— Begin Text to read —

Blackwell, who spent two decades working for the Baptist General Convention of Oklahoma, stated,

"I proposed this bill because there are teachers and students who may be afraid of going against what they see in their textbooks. A student has the freedom to write a paper that points out that highly complex life may not be explained by chance mutations.

"[These bills are] a kind of code for people who are opposed to teaching climate change and evolution.

'Students can't say because I don't believe in this, I don't want to learn it. They have to learn it in order to look at the weaknesses."

Mother Jones points out,

"Stated another way, students could make untestable, faith-based claims in science classes without fear of receiving a poor mark."

— End Text to read —
— Begin Information given —

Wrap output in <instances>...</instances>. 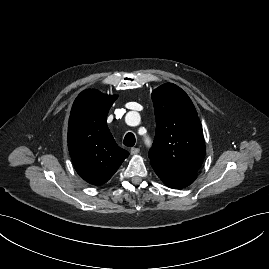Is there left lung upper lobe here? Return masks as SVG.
Here are the masks:
<instances>
[{"label":"left lung upper lobe","instance_id":"left-lung-upper-lobe-1","mask_svg":"<svg viewBox=\"0 0 269 269\" xmlns=\"http://www.w3.org/2000/svg\"><path fill=\"white\" fill-rule=\"evenodd\" d=\"M156 133L149 151L151 163L174 170L197 172L205 156L201 122L188 95L166 83L152 92Z\"/></svg>","mask_w":269,"mask_h":269}]
</instances>
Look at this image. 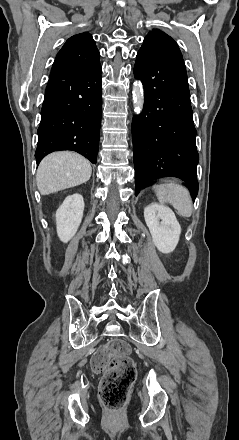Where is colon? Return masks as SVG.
Wrapping results in <instances>:
<instances>
[{"label":"colon","instance_id":"5ec220e1","mask_svg":"<svg viewBox=\"0 0 239 440\" xmlns=\"http://www.w3.org/2000/svg\"><path fill=\"white\" fill-rule=\"evenodd\" d=\"M92 367L102 374L99 390L103 405L112 411L121 409L136 378L128 343L115 339L101 347L93 356Z\"/></svg>","mask_w":239,"mask_h":440}]
</instances>
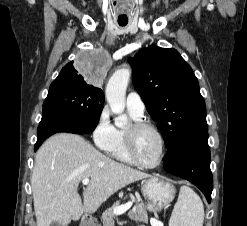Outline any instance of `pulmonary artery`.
<instances>
[{
	"label": "pulmonary artery",
	"mask_w": 247,
	"mask_h": 226,
	"mask_svg": "<svg viewBox=\"0 0 247 226\" xmlns=\"http://www.w3.org/2000/svg\"><path fill=\"white\" fill-rule=\"evenodd\" d=\"M126 106L128 110L139 116H142L145 110V104L137 92H130L127 95Z\"/></svg>",
	"instance_id": "1"
}]
</instances>
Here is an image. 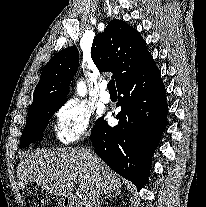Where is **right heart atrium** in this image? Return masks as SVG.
I'll list each match as a JSON object with an SVG mask.
<instances>
[{
    "instance_id": "1",
    "label": "right heart atrium",
    "mask_w": 206,
    "mask_h": 207,
    "mask_svg": "<svg viewBox=\"0 0 206 207\" xmlns=\"http://www.w3.org/2000/svg\"><path fill=\"white\" fill-rule=\"evenodd\" d=\"M93 114L81 102L69 100L56 112V137L62 144H71L92 131Z\"/></svg>"
}]
</instances>
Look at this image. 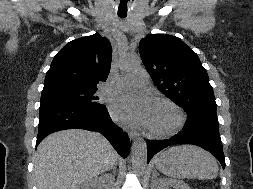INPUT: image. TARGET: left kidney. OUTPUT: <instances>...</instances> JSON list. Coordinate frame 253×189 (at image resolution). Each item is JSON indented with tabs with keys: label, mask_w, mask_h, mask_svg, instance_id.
<instances>
[{
	"label": "left kidney",
	"mask_w": 253,
	"mask_h": 189,
	"mask_svg": "<svg viewBox=\"0 0 253 189\" xmlns=\"http://www.w3.org/2000/svg\"><path fill=\"white\" fill-rule=\"evenodd\" d=\"M171 187L173 189H190V187L181 180L165 178H159L158 180L154 181L151 189H170Z\"/></svg>",
	"instance_id": "5707ae66"
}]
</instances>
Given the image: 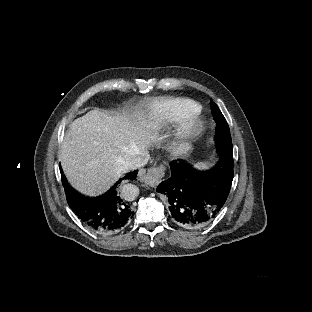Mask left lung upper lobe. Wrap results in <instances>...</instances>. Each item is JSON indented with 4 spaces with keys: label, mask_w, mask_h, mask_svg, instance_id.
I'll use <instances>...</instances> for the list:
<instances>
[{
    "label": "left lung upper lobe",
    "mask_w": 312,
    "mask_h": 312,
    "mask_svg": "<svg viewBox=\"0 0 312 312\" xmlns=\"http://www.w3.org/2000/svg\"><path fill=\"white\" fill-rule=\"evenodd\" d=\"M210 104L213 107V117L217 123L215 135L217 149L233 150L228 123L218 106L214 102Z\"/></svg>",
    "instance_id": "obj_1"
}]
</instances>
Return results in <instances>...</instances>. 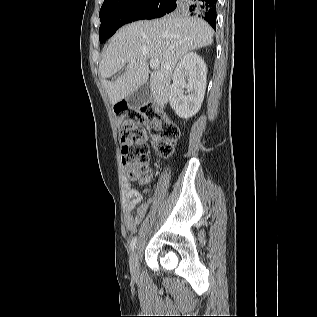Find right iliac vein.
I'll use <instances>...</instances> for the list:
<instances>
[{"label":"right iliac vein","instance_id":"obj_1","mask_svg":"<svg viewBox=\"0 0 317 317\" xmlns=\"http://www.w3.org/2000/svg\"><path fill=\"white\" fill-rule=\"evenodd\" d=\"M130 271L133 277L139 276V259L137 251H134L129 260Z\"/></svg>","mask_w":317,"mask_h":317}]
</instances>
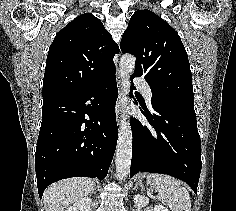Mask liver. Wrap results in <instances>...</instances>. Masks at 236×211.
I'll use <instances>...</instances> for the list:
<instances>
[{"instance_id":"1","label":"liver","mask_w":236,"mask_h":211,"mask_svg":"<svg viewBox=\"0 0 236 211\" xmlns=\"http://www.w3.org/2000/svg\"><path fill=\"white\" fill-rule=\"evenodd\" d=\"M94 181L88 178H69L54 183L43 194L45 211H66L71 204L92 192Z\"/></svg>"}]
</instances>
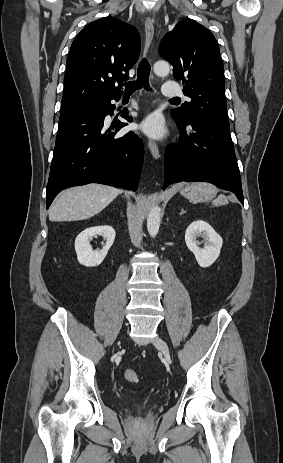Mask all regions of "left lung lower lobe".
<instances>
[{
	"instance_id": "1",
	"label": "left lung lower lobe",
	"mask_w": 283,
	"mask_h": 463,
	"mask_svg": "<svg viewBox=\"0 0 283 463\" xmlns=\"http://www.w3.org/2000/svg\"><path fill=\"white\" fill-rule=\"evenodd\" d=\"M172 116L184 136L179 147L166 150L163 188L180 181H205L234 192L244 204L230 130L207 121L180 122Z\"/></svg>"
}]
</instances>
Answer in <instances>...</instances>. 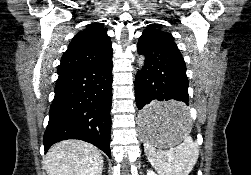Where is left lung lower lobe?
I'll return each instance as SVG.
<instances>
[{
	"label": "left lung lower lobe",
	"instance_id": "obj_1",
	"mask_svg": "<svg viewBox=\"0 0 251 175\" xmlns=\"http://www.w3.org/2000/svg\"><path fill=\"white\" fill-rule=\"evenodd\" d=\"M137 50L146 58L135 79L139 121L153 126L185 120L189 115V84L185 62L177 46L158 35L143 33ZM171 99L181 103H157Z\"/></svg>",
	"mask_w": 251,
	"mask_h": 175
}]
</instances>
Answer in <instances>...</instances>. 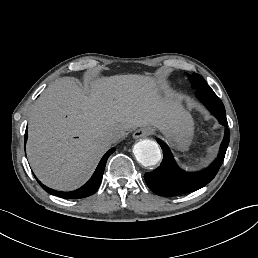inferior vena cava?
<instances>
[{"mask_svg":"<svg viewBox=\"0 0 258 258\" xmlns=\"http://www.w3.org/2000/svg\"><path fill=\"white\" fill-rule=\"evenodd\" d=\"M121 138V134L118 131H111L108 132L106 136V140L109 141L110 143H117Z\"/></svg>","mask_w":258,"mask_h":258,"instance_id":"obj_1","label":"inferior vena cava"}]
</instances>
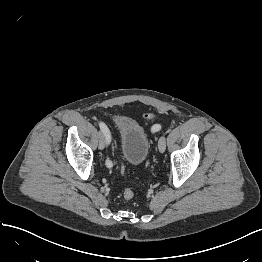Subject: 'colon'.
I'll return each mask as SVG.
<instances>
[{"label": "colon", "instance_id": "1", "mask_svg": "<svg viewBox=\"0 0 262 262\" xmlns=\"http://www.w3.org/2000/svg\"><path fill=\"white\" fill-rule=\"evenodd\" d=\"M153 117H154V115H153V114H150V113L145 116V118H146L147 120H151ZM123 197H124V199H126V200H131V199H133V198H134V192H133V190L130 189V188L126 189V190L124 191V193H123Z\"/></svg>", "mask_w": 262, "mask_h": 262}]
</instances>
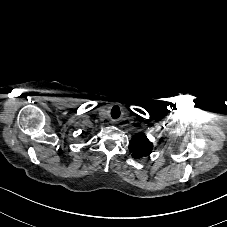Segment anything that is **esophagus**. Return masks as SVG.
Returning <instances> with one entry per match:
<instances>
[{
  "instance_id": "1",
  "label": "esophagus",
  "mask_w": 227,
  "mask_h": 227,
  "mask_svg": "<svg viewBox=\"0 0 227 227\" xmlns=\"http://www.w3.org/2000/svg\"><path fill=\"white\" fill-rule=\"evenodd\" d=\"M109 125H110V127H111V128H113V129H114V128H116V127H117V125H118V124H117V122H116V121H114V120H113V121H111V122H110V124H109Z\"/></svg>"
}]
</instances>
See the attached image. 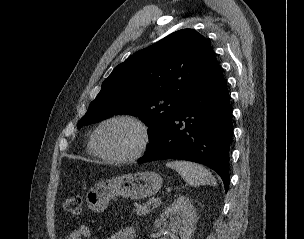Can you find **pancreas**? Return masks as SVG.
I'll return each mask as SVG.
<instances>
[{"instance_id": "cf45deb5", "label": "pancreas", "mask_w": 304, "mask_h": 239, "mask_svg": "<svg viewBox=\"0 0 304 239\" xmlns=\"http://www.w3.org/2000/svg\"><path fill=\"white\" fill-rule=\"evenodd\" d=\"M151 208H150V204H139L136 206L135 208V212L137 214V216H145L146 214L151 212Z\"/></svg>"}]
</instances>
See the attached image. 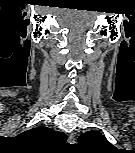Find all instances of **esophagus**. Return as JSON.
Listing matches in <instances>:
<instances>
[{"label":"esophagus","mask_w":135,"mask_h":153,"mask_svg":"<svg viewBox=\"0 0 135 153\" xmlns=\"http://www.w3.org/2000/svg\"><path fill=\"white\" fill-rule=\"evenodd\" d=\"M68 141H69L70 144H74V143H75V141H76V136H75L74 133H71V134L69 135Z\"/></svg>","instance_id":"esophagus-1"}]
</instances>
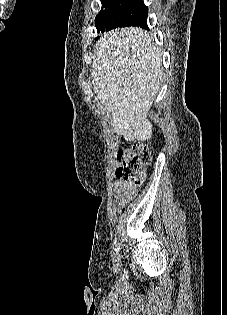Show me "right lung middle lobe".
Listing matches in <instances>:
<instances>
[{
	"label": "right lung middle lobe",
	"instance_id": "dd1d6c3e",
	"mask_svg": "<svg viewBox=\"0 0 227 315\" xmlns=\"http://www.w3.org/2000/svg\"><path fill=\"white\" fill-rule=\"evenodd\" d=\"M102 9L95 18L97 31L108 28L147 27L148 8L142 0H101Z\"/></svg>",
	"mask_w": 227,
	"mask_h": 315
}]
</instances>
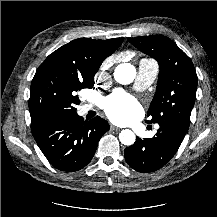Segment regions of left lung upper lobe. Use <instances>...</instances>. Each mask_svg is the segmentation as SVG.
I'll return each mask as SVG.
<instances>
[{"instance_id":"5c2ea615","label":"left lung upper lobe","mask_w":217,"mask_h":217,"mask_svg":"<svg viewBox=\"0 0 217 217\" xmlns=\"http://www.w3.org/2000/svg\"><path fill=\"white\" fill-rule=\"evenodd\" d=\"M128 41L159 63L157 89L147 113L151 120L146 122H173L188 129L198 83L190 58L162 35L129 38Z\"/></svg>"}]
</instances>
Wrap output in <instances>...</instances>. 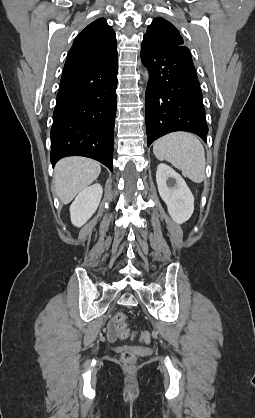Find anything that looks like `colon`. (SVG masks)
Returning <instances> with one entry per match:
<instances>
[{
  "label": "colon",
  "instance_id": "colon-1",
  "mask_svg": "<svg viewBox=\"0 0 255 418\" xmlns=\"http://www.w3.org/2000/svg\"><path fill=\"white\" fill-rule=\"evenodd\" d=\"M114 325L117 329L120 338L125 339L130 336V329L127 326L126 316L124 313H116L114 316ZM141 339L145 343L151 341V335L149 332L144 331L141 334ZM136 354L132 351H125L121 355V360L127 364H133L136 361Z\"/></svg>",
  "mask_w": 255,
  "mask_h": 418
}]
</instances>
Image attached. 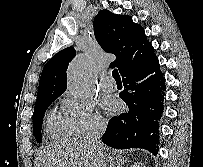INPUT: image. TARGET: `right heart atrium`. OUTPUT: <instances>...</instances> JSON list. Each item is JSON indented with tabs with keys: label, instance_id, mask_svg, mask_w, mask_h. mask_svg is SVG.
<instances>
[{
	"label": "right heart atrium",
	"instance_id": "right-heart-atrium-1",
	"mask_svg": "<svg viewBox=\"0 0 203 167\" xmlns=\"http://www.w3.org/2000/svg\"><path fill=\"white\" fill-rule=\"evenodd\" d=\"M61 109L72 135L81 136L91 131L104 129L106 126V120L91 99L65 94L61 101Z\"/></svg>",
	"mask_w": 203,
	"mask_h": 167
}]
</instances>
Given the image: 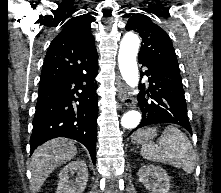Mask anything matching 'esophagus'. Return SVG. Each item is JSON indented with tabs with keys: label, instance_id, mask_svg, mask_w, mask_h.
<instances>
[{
	"label": "esophagus",
	"instance_id": "34e87169",
	"mask_svg": "<svg viewBox=\"0 0 221 193\" xmlns=\"http://www.w3.org/2000/svg\"><path fill=\"white\" fill-rule=\"evenodd\" d=\"M118 88H119L118 97L121 100V102L127 107L135 108L136 107V99L127 95V87L125 86V84L120 83L118 85Z\"/></svg>",
	"mask_w": 221,
	"mask_h": 193
}]
</instances>
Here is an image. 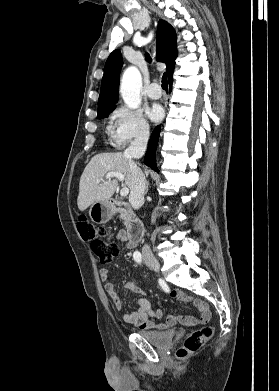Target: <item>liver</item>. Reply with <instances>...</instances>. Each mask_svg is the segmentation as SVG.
I'll return each mask as SVG.
<instances>
[{"label": "liver", "mask_w": 279, "mask_h": 391, "mask_svg": "<svg viewBox=\"0 0 279 391\" xmlns=\"http://www.w3.org/2000/svg\"><path fill=\"white\" fill-rule=\"evenodd\" d=\"M111 172L121 173L125 184L132 187V174L129 160L121 153H101L95 155L84 169L80 182L77 205L84 211L95 202L110 199L114 194L118 182L116 179H107ZM100 180V183L96 181Z\"/></svg>", "instance_id": "obj_1"}]
</instances>
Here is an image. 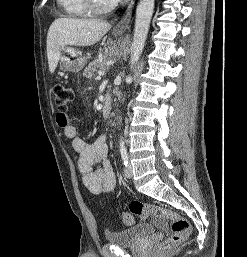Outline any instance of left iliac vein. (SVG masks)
<instances>
[{"mask_svg":"<svg viewBox=\"0 0 247 257\" xmlns=\"http://www.w3.org/2000/svg\"><path fill=\"white\" fill-rule=\"evenodd\" d=\"M124 174H125L126 178H128V179L132 178L133 168H132V165L130 163L125 167Z\"/></svg>","mask_w":247,"mask_h":257,"instance_id":"obj_1","label":"left iliac vein"}]
</instances>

— End Information given —

◆ Work to do:
- 1) Edit the passage about the proposed bill, starting at "Blackwell, who spent" and ending at "by chance mutations.", so that "textbooks" becomes "lesson plans".
- 2) Translate this sentence from the passage about the proposed bill into Spanish: "A student has the freedom to write a paper that points out that highly complex life may not be explained by chance mutations."
The material above was drawn from a separate source.

◆ Answers per task:
- 1)
Blackwell, who spent two decades working for the Baptist General Convention of Oklahoma, stated,

"I proposed this bill because there are teachers and students who may be afraid of going against what they see in their lesson plans. A student has the freedom to write a paper that points out that highly complex life may not be explained by chance mutations.

- 2) Un estudiante tiene la libertad de escribir un trabajo que señale que la vida altamente compleja puede no explicarse por mutaciones al azar.